This exercise calls for the records to be returned exactly, with images removed.
┌────────
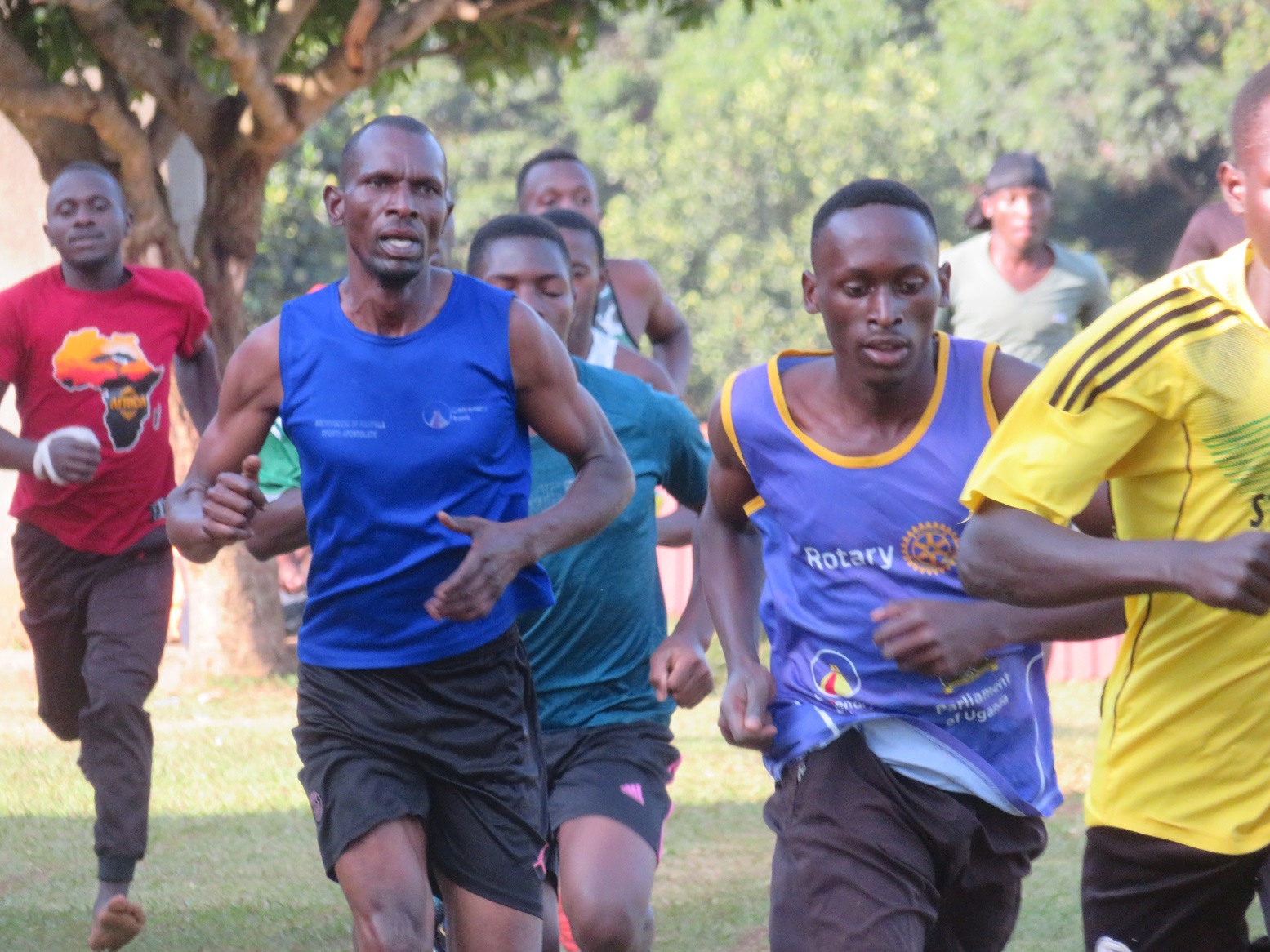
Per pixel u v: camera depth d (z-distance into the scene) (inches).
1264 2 4242.1
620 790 639.1
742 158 4547.2
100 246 869.8
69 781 1242.0
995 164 1241.4
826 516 523.2
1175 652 464.1
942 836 521.7
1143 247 4753.9
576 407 569.3
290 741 1424.7
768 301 4478.3
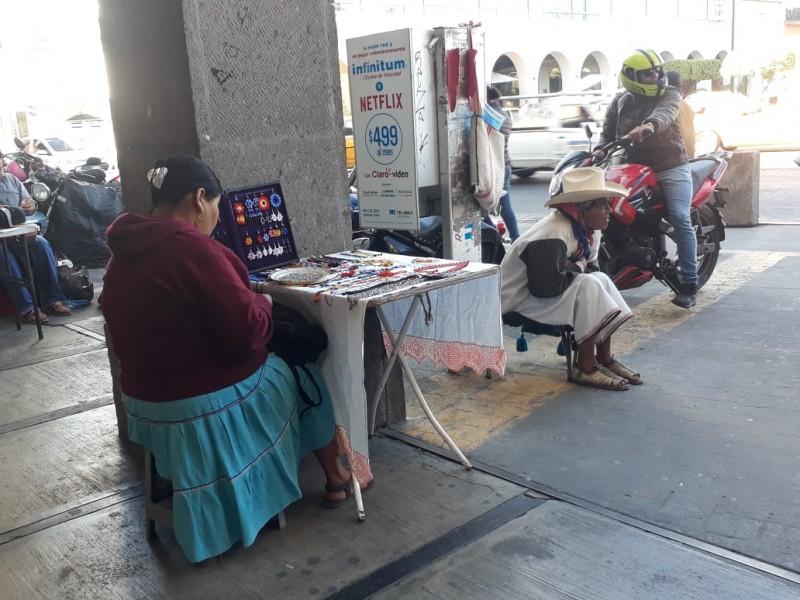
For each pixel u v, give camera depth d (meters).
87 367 5.07
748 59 30.77
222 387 2.61
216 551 2.69
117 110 3.54
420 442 3.58
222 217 3.24
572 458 3.31
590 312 3.93
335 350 2.83
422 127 4.61
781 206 9.35
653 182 5.15
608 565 2.54
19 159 9.59
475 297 3.40
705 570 2.48
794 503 2.83
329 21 3.55
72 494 3.34
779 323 4.88
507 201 7.34
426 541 2.77
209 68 3.14
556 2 27.22
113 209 8.52
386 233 5.45
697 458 3.22
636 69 5.10
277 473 2.83
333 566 2.66
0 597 2.63
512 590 2.46
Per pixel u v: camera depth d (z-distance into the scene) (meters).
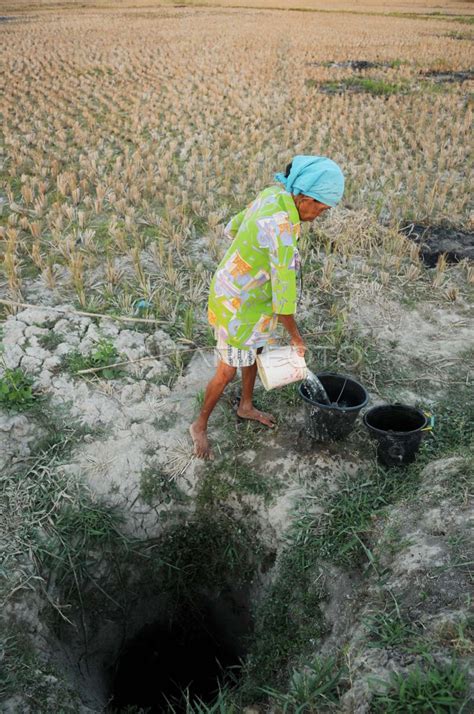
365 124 11.78
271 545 3.95
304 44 21.33
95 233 7.25
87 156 9.92
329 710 2.76
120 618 4.07
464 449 4.05
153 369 4.97
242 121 11.72
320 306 5.98
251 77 15.95
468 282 6.45
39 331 5.29
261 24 27.11
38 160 9.30
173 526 4.16
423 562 3.15
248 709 3.21
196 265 6.63
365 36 23.48
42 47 20.19
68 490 4.08
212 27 25.88
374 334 5.59
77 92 13.93
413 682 2.50
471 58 19.14
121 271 6.30
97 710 3.52
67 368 4.92
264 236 3.26
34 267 6.49
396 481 3.97
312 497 3.97
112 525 4.02
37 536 3.81
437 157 10.20
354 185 8.44
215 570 4.15
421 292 6.28
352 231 7.12
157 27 25.67
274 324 3.73
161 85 15.05
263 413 4.48
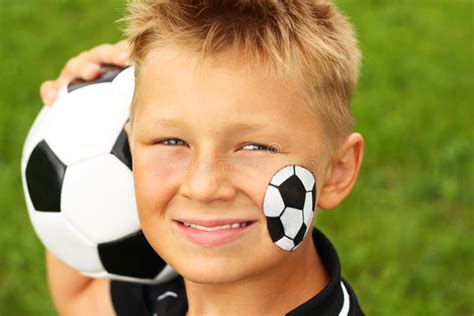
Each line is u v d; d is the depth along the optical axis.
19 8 8.52
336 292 2.38
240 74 2.05
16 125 6.28
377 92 6.94
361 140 2.40
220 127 2.05
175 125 2.09
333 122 2.26
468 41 8.17
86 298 2.98
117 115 2.63
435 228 5.34
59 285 3.02
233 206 2.11
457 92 7.05
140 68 2.22
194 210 2.13
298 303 2.44
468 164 5.97
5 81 6.94
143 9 2.26
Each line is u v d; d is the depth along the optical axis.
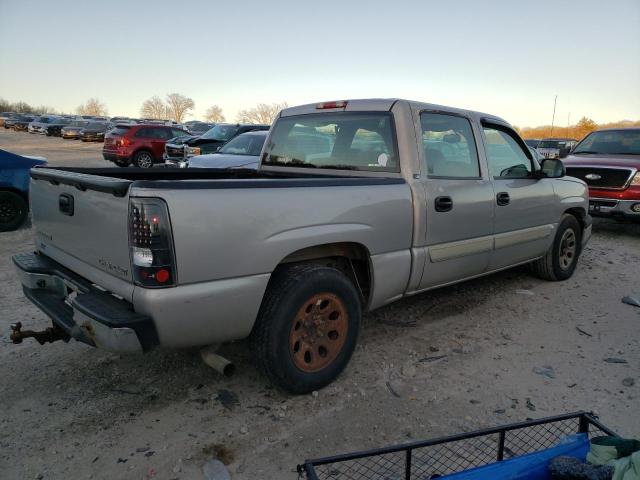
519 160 5.09
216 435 2.91
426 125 4.01
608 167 8.49
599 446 2.07
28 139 39.19
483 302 5.17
└────────
**Task answer:**
Per pixel u v: camera depth d (z-distance into the scene) (inches).
1264 2 4242.1
620 790 639.1
742 158 4547.2
100 246 869.8
69 781 1242.0
995 164 1241.4
826 516 523.2
1175 652 464.1
942 836 521.7
1143 247 4753.9
576 407 569.3
290 741 1424.7
768 301 4478.3
For each pixel u v, give camera depth d (meters).
87 367 5.07
748 59 30.77
222 387 2.61
216 551 2.69
117 110 3.54
420 442 3.58
222 217 3.24
572 458 3.31
590 312 3.93
335 350 2.83
422 127 4.61
781 206 9.35
653 182 5.15
608 565 2.54
19 159 9.59
475 297 3.40
705 570 2.48
794 503 2.83
329 21 3.55
72 494 3.34
779 323 4.88
507 201 7.34
426 541 2.77
209 68 3.14
556 2 27.22
113 209 8.52
386 233 5.45
697 458 3.22
636 69 5.10
277 473 2.83
333 566 2.66
0 597 2.63
512 590 2.46
Per pixel u v: camera depth d (z-distance into the scene) (meters).
365 124 11.78
271 545 3.95
304 44 21.33
95 233 7.25
87 156 9.92
329 710 2.76
120 618 4.07
464 449 4.05
153 369 4.97
242 121 11.72
320 306 5.98
251 77 15.95
468 282 6.45
39 331 5.29
261 24 27.11
38 160 9.30
173 526 4.16
423 562 3.15
248 709 3.21
196 265 6.63
365 36 23.48
42 47 20.19
68 490 4.08
212 27 25.88
374 334 5.59
77 92 13.93
413 682 2.50
471 58 19.14
121 271 6.30
97 710 3.52
67 368 4.92
264 236 3.26
34 267 6.49
396 481 3.97
312 497 3.97
112 525 4.02
37 536 3.81
437 157 10.20
354 185 8.44
215 570 4.15
421 292 6.28
352 231 7.12
157 27 25.67
274 324 3.73
161 85 15.05
263 413 4.48
Each line is u v d; d is the depth along the optical axis.
19 8 8.52
336 292 2.38
240 74 2.05
16 125 6.28
377 92 6.94
361 140 2.40
220 127 2.05
175 125 2.09
333 122 2.26
468 41 8.17
86 298 2.98
117 115 2.63
435 228 5.34
59 285 3.02
233 206 2.11
457 92 7.05
140 68 2.22
194 210 2.13
298 303 2.44
468 164 5.97
5 81 6.94
143 9 2.26
Each line is u v d; d is the depth along the optical axis.
519 160 5.09
216 435 2.91
426 125 4.01
608 167 8.49
599 446 2.07
28 139 39.19
483 302 5.17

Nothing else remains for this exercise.